После секса жизни нет - страница 20

Шрифт
Интервал


Но после он повернулся и сказал:

– Твоё тело сопротивляется. Это не ты. Это система.

– Какая ещё система?

– Патриархальная. Ты не можешь кончить, потому что в тебе встроен механизм подавления. Ты – социальная конструкция.

Юля села. Медленно. Как человек, заказавший «вино на вечер», а получивший бутылку кефира.

– То есть ты не довёл меня до оргазма из-за… политики?

Он кивнул. Серьёзно. Как будто только что подписал Гаагскую конвенцию.

***

Экстренное собрание

– Он сказал, что мой оргазм – жертва капитализма, – с отчаянием сообщила Юля.

– Это надо лечить. Желательно – молча, руками, – заключила Ольга. – Или электричеством.

– Он прислал мне видео котёнка, играющего с цитатой Камю.

Катя потёрла виски:

– Это уже не флаг. Это демонстрация.

***

План «Третья попытка»

Ася достала блокнот:

– Инструкция. Идёшь. Не слушаешь. Только тело. Только практика.

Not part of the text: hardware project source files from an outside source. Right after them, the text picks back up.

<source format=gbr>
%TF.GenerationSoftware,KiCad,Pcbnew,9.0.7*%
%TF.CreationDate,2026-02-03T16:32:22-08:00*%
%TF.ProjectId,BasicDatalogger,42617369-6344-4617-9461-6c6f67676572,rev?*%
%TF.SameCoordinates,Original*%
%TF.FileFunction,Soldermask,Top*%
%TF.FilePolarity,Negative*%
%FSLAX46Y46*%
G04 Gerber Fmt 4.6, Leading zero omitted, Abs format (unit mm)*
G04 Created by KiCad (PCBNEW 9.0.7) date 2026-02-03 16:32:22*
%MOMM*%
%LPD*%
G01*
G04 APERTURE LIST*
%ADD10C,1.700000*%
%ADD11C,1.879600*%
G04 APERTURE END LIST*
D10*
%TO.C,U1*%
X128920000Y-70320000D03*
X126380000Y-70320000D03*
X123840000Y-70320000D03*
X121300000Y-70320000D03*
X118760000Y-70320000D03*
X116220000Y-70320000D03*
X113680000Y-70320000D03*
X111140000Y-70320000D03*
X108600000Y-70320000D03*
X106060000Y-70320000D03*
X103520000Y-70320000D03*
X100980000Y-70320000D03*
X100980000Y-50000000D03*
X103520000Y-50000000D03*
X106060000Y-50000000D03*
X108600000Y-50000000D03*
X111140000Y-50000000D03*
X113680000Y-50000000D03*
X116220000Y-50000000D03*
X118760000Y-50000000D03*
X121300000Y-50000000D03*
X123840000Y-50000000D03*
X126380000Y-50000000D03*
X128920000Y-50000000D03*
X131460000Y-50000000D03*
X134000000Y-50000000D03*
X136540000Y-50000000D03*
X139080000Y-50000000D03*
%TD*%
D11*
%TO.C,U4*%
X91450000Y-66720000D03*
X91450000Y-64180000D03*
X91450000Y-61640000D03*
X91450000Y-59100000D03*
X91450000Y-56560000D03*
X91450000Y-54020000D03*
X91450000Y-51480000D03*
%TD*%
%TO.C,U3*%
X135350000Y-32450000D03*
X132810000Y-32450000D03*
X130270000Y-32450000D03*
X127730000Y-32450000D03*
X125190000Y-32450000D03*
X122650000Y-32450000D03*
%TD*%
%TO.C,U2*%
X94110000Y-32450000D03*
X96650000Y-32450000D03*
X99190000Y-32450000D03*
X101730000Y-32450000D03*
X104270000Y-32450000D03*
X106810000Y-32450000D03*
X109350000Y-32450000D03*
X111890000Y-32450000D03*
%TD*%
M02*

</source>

– Я дам тебе лубрикант, – сказала Ольга. – Без запаха революции.

– Я дам тебе речёвку, – сказала Ася. – Читай как заклинание, если он начнёт говорить про архетип.

– Я дам тебе камень, – кивнула Катя. – Метни, если скажет «матрица». И вот ещё электрошок. Добей.

***

Баня. Финальный акт

Он пригласил её в баню. Там было всё: чайная церемония, соль, хокку, тишина. Горловое пение. Камень на живот.

– Это твоя точка рождения, – шептал он.

Юля смотрела на него, как на пазл, в котором нет ни одной угловой детали. Она дышала. Молчала. И раздвинула ноги – в надежде, что он наконец замолчит.

И он замолчал. И сделал. Без теории. Без манифестов. Без Бодрийяра. Он просто – был. И она – была. И это случилось. Оргазм. Без повестки дня.

***

Пост-аналитика

– Он назвал это марксистским актом, – сказала Юля.

– И ты осталась?

– Да. Потому что он гладил меня полчаса. И молчал. И это была не забота с подтекстом. А тишина. Без анализа. Как ласка.

Юля улыбнулась. Тихо.

– Я впервые не объясняла себя. Не защищалась. Я просто чувствовала.

***

Финал

Они снова сидели на кухне. Свет тусклый. Вино – как всегда. Шоколад – горький. Но смех – громкий.

– За мужчин, которые учатся молчать, – сказала Юля.

– За женщин, которые учатся говорить, – добавила Ася.

– За куни без комментариев, – буркнула Ольга.

– За тела, которым не надо больше себя оправдывать, – закончила Катя.

И это был не просто смех. Это была революция. В каждой клетке. Без лозунгов. Но с освобождением.